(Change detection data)
○ ○ ○ ○ ○
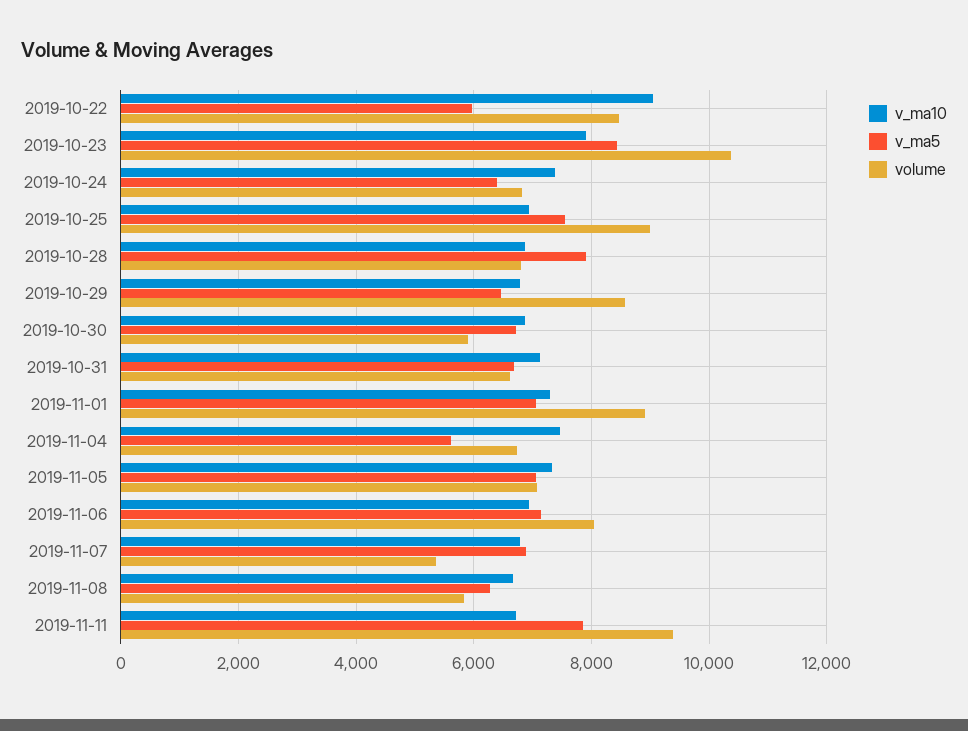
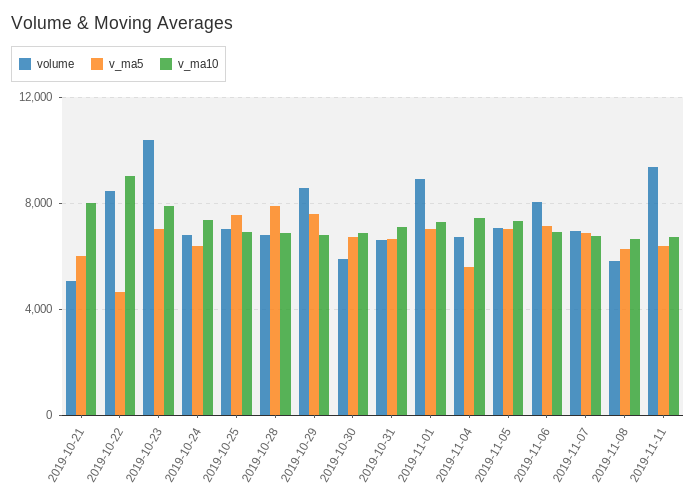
  {
    "v_ma10": {
      "2019-10-22": 9000,
      "2019-10-23": 8000,
      "2019-10-24": 7400,
      "2019-10-25": 7000,
      "2019-10-28": 6800,
      "2019-10-29": 6800,
      "2019-10-30": 6800,
      "2019-10-31": 7200,
      "2019-11-01": 7200,
      "2019-11-04": 7400,
      "2019-11-05": 7400,
      "2019-11-06": 7000,
      "2019-11-07": 6800,
      "2019-11-08": 6600,
-     "2019-11-11": 6800
+     "2019-11-11": 6800,
+     "2019-10-21": 8000
    },
    "v_ma5": {
-     "2019-10-22": 6000,
+     "2019-10-22": 4500,
-     "2019-10-23": 8400,
+     "2019-10-23": 7000,
      "2019-10-24": 6400,
      "2019-10-25": 7600,
      "2019-10-28": 7800,
-     "2019-10-29": 6400,
+     "2019-10-29": 7500,
      "2019-10-30": 6800,
      "2019-10-31": 6600,
      "2019-11-01": 7000,
      "2019-11-04": 5600,
      "2019-11-05": 7000,
      "2019-11-06": 7200,
      "2019-11-07": 6800,
      "2019-11-08": 6200,
-     "2019-11-11": 7800
+     "2019-11-11": 6500,
+     "2019-10-21": 6000
    },
    "volume": {
      "2019-10-22": 8400,
      "2019-10-23": 10400,
      "2019-10-24": 6800,
-     "2019-10-25": 9000,
+     "2019-10-25": 7000,
      "2019-10-28": 6800,
      "2019-10-29": 8600,
      "2019-10-30": 6000,
      "2019-10-31": 6600,
      "2019-11-01": 9000,
      "2019-11-04": 6800,
      "2019-11-05": 7000,
      "2019-11-06": 8000,
-     "2019-11-07": 5400,
+     "2019-11-07": 7000,
      "2019-11-08": 5800,
-     "2019-11-11": 9400
+     "2019-11-11": 9400,
+     "2019-10-21": 5000
    }
  }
○ ○ ○ ○ ○
WHAT IS EXPECTED: Transcribe every line from the records above without alteration, and leave out the images.

SOLUTION:
  {
    "v_ma10": {
      "2019-10-22": 9000,
      "2019-10-23": 8000,
      "2019-10-24": 7400,
      "2019-10-25": 7000,
      "2019-10-28": 6800,
      "2019-10-29": 6800,
      "2019-10-30": 6800,
      "2019-10-31": 7200,
      "2019-11-01": 7200,
      "2019-11-04": 7400,
      "2019-11-05": 7400,
      "2019-11-06": 7000,
      "2019-11-07": 6800,
      "2019-11-08": 6600,
-     "2019-11-11": 6800
+     "2019-11-11": 6800,
+     "2019-10-21": 8000
    },
    "v_ma5": {
-     "2019-10-22": 6000,
+     "2019-10-22": 4500,
-     "2019-10-23": 8400,
+     "2019-10-23": 7000,
      "2019-10-24": 6400,
      "2019-10-25": 7600,
      "2019-10-28": 7800,
-     "2019-10-29": 6400,
+     "2019-10-29": 7500,
      "2019-10-30": 6800,
      "2019-10-31": 6600,
      "2019-11-01": 7000,
      "2019-11-04": 5600,
      "2019-11-05": 7000,
      "2019-11-06": 7200,
      "2019-11-07": 6800,
      "2019-11-08": 6200,
-     "2019-11-11": 7800
+     "2019-11-11": 6500,
+     "2019-10-21": 6000
    },
    "volume": {
      "2019-10-22": 8400,
      "2019-10-23": 10400,
      "2019-10-24": 6800,
-     "2019-10-25": 9000,
+     "2019-10-25": 7000,
      "2019-10-28": 6800,
      "2019-10-29": 8600,
      "2019-10-30": 6000,
      "2019-10-31": 6600,
      "2019-11-01": 9000,
      "2019-11-04": 6800,
      "2019-11-05": 7000,
      "2019-11-06": 8000,
-     "2019-11-07": 5400,
+     "2019-11-07": 7000,
      "2019-11-08": 5800,
-     "2019-11-11": 9400
+     "2019-11-11": 9400,
+     "2019-10-21": 5000
    }
  }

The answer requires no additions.